2. A re-energised community-wide commitment from all levels of government and the community sector to national and state strategies that includes the centrality and vitality of the positive voice, and community ownership of key targets and role implementing a combination prevention approach – not just a condom-only message.

3. Inspiring the next generation of HIV activists, clinicians, researchers and policy makers to take up the fight against HIV and social determinants that continue to put communities and people at risk.

For me, it’s the lasting legacy effect of inspiring a new generation that resonates most strongly.

The days of standing up tall and meeting injustice are not over, but things have changed – living with HIV over a lifetime asks different things of us – a different kind of effort.

Even so, we cannot afford to become unskilled in our strength, underprepared for the moment in which we will be called to act. And this moment will come (it arises all the time) – even though our lives would be simpler if it didn’t.

Our moment of action is every day – it is in every encounter as we go about our daily lives and it is in every conversation, at every point we connect with others and the world around us.

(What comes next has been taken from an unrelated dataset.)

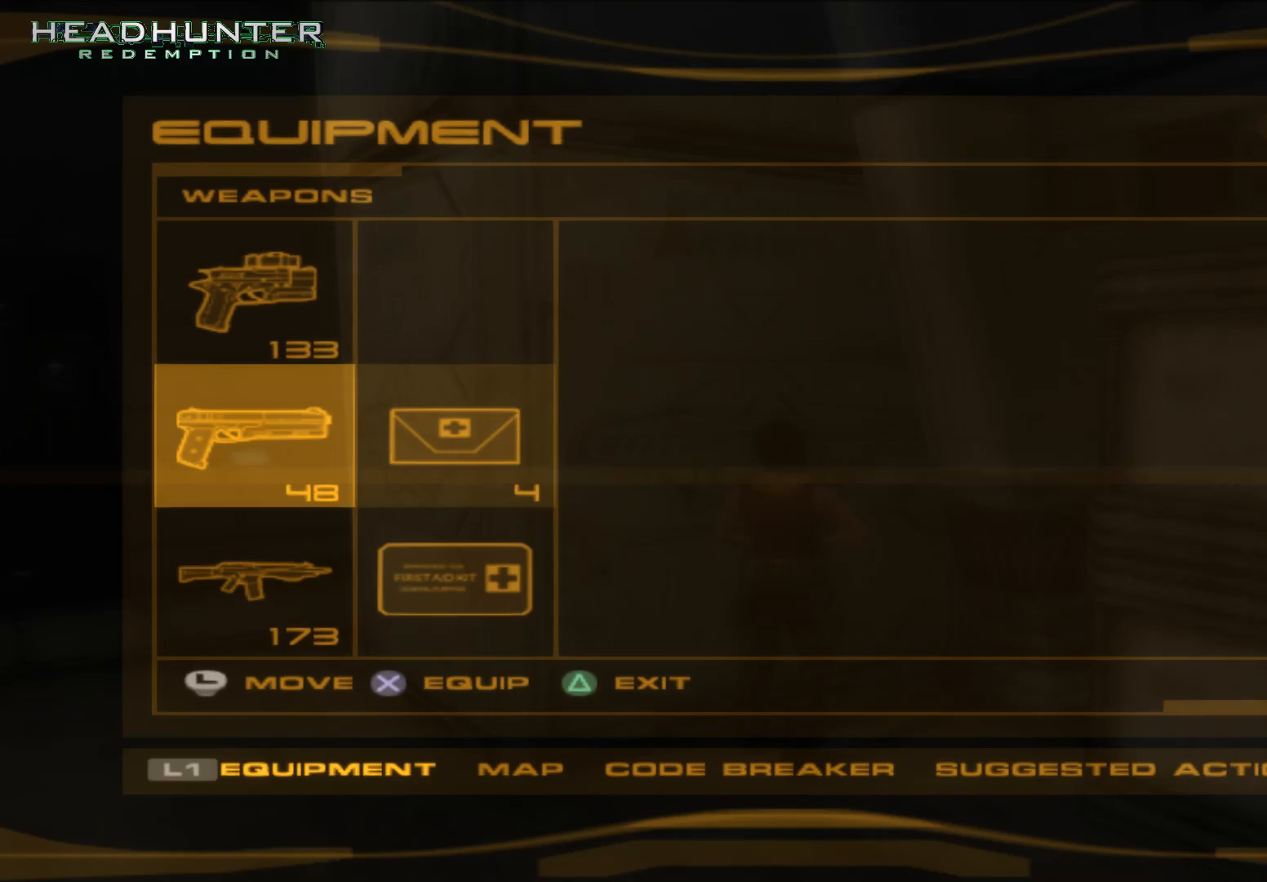
{"buttons": ["DPAD_UP"], "left_stick": "center", "right_stick": "center", "button_events": [[450, "DPAD_UP", "down"]]}
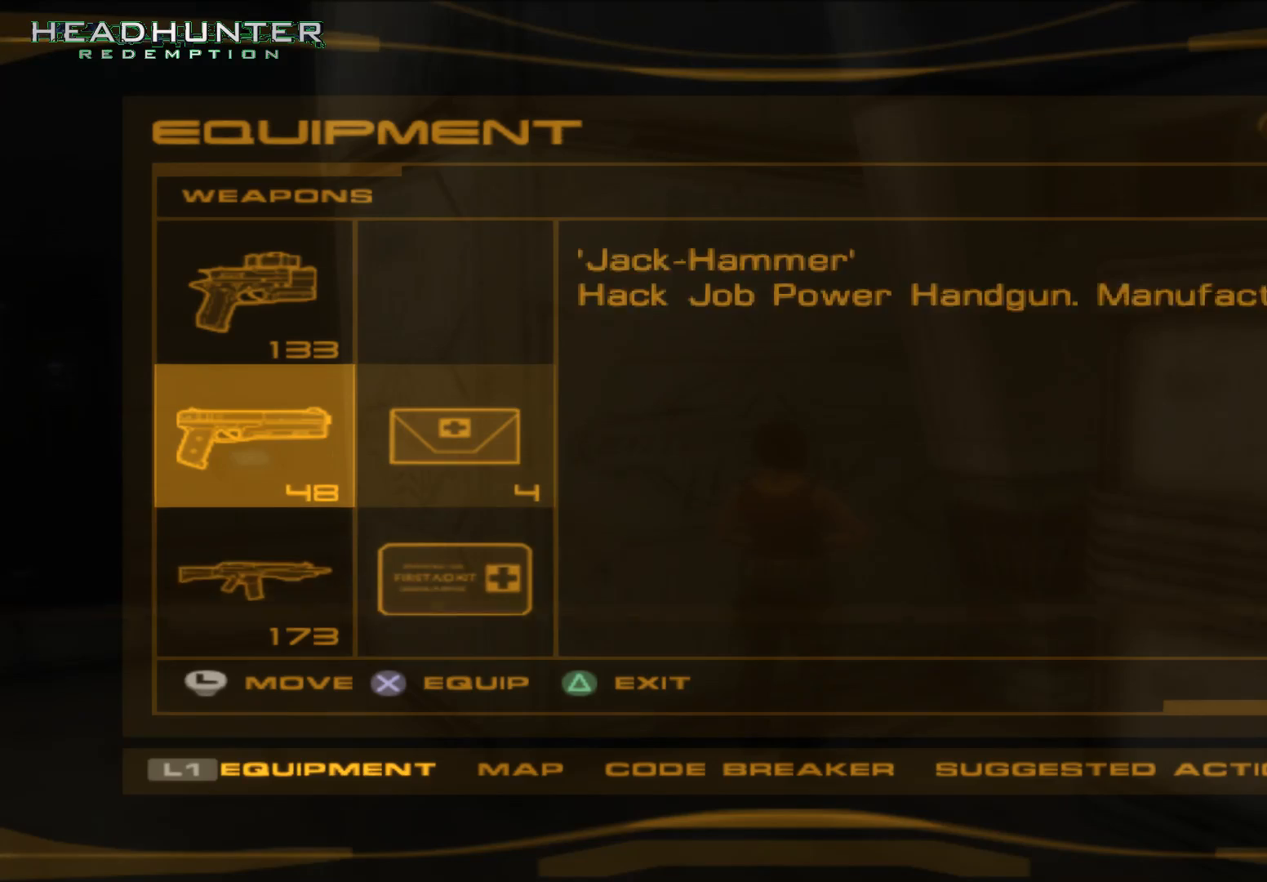
{"buttons": [], "left_stick": "center", "right_stick": "center", "button_events": [[67, "DPAD_UP", "up"], [250, "A", "down"], [383, "A", "up"]]}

This is the constant effort of what it means to live with HIV today.

This constant effort is a voice that breathes deep our collective anger, that draws upon the suffering of all the members of our tribe – those past and present.

Our constant effort is a position that can see ignorance for what it is – not-knowing, not- understanding, not-seeing – and that in the face of this, overcome the fear that is actually stigma, see an opportunity for education, change and growth and set about creating a space for knowledge, understanding and vision.